This is my last post on my travels this year. I have ended up my observations this year with a visit to a large (1000 students) K-12 school in Amman, Jordan. Travelling the cradle of civilization brought up the debate between global curriculums and local curriculums that is being debated back in New Hampshire. Interestingly, as I was in Jordan the debate of global versus local was occurring in the Middle East and in New Hampshire.
The Amman Baccalaureate School was founded by a member of the Jordanian royal family to provide an international education for Jordanian students. The school provides a wonderful, rigorous education; and sends many students to top colleges around the world. When I got to meet with the Board, they told me the story of when the school wanted to implement the IB curriculum. Jordan’s Ministry of Education had to approve the program, and reportedly there was a lot of resistance to the change. Some people in the ministry favored a more traditional, more Jordanian, more religious education. “Of course,” I thought, the IB is a secular education and a western-style education focused on global (not Jordanian) citizenship.
On one hand, I could see the concerns of the Ministry. The program is primarily English-based and most graduates go to colleges in the United States and Great Britain. In addition, a program on a specific religion does not fit into the IB credits. Ultimately, the program was approved and ABS is justifiably proud of opening that educational door in Jordan as other schools in Jordan also use the IB program.
The debate of how to weave an international education within the context of Jordanian culture and community is still an unresolved topic at ABS. Here are some examples of where that issue surfaces:
Through seventh grade, approximately sixty percent of the schoolwork is done in Arabic in the courses of social studies, math, religion, Arabic language, drama and PE. English language, science, art and ICT are the backbone of the English program. Creating a bilingual program within the IB curriculum has been a challenge. For instance, Anna’s school in Geneva (Mosaic) chose not to use the IB program because they felt it would not allow them to be a truly bilingual school. ABS brought in an outside consultant to help design the program and now they feel they have more of a dual language program rather than a bilingual program.
In the high school years, English is the main language of instruction. I asked some teachers what is the stronger language for most students by graduation. They responded that in terms for reading and writing, English was the stronger language. Families understand this reality when they sign up for the school, but some parents and grandparents bemoan that Arabic is not the primary language.
The Ministry of Education also requires that the school use its approved syllabi in religion, history and literature classes. These syllabi do not always match the IB requirements so some of this work has to be done in addition to the IB work.
The curriculum design highlights the tension between an international curriculum and a national curriculum. Some other examples of the dialogue between Jordanian traditions and international traditions appear in subjects as broad as school uniforms (pants and button down shirts for boys and girls) and as specific as what’s appropriate for a student fashion show in the auditorium.

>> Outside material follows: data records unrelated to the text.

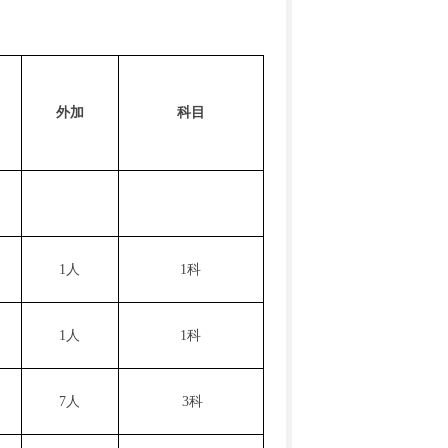
外加
科目
1
人
1
科
1
人
1
科
7人
3科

ABS has done an admirable job of designing its program, but one if the first steps in their strategic plan is to “clearly define internationalism and bilingualism within the ABS context.” During my visit I participated in robust discussions on this topic. Over the past five years, ABS has done an impressive job of drafting their guiding statements, so I am confident that this will turn out well.
The curriculum debate at ABS mirrors questions at many schools of how to weave an international education with local culture. Just as I was visiting Jordan, the New Hampshire state legislature was debating legislation that would ban the use of the IB in New Hampshire schools for fear of handing over school curriculum to a foreign group. As I head back to Holderness, we will face this question as well. Thank you so much for reading.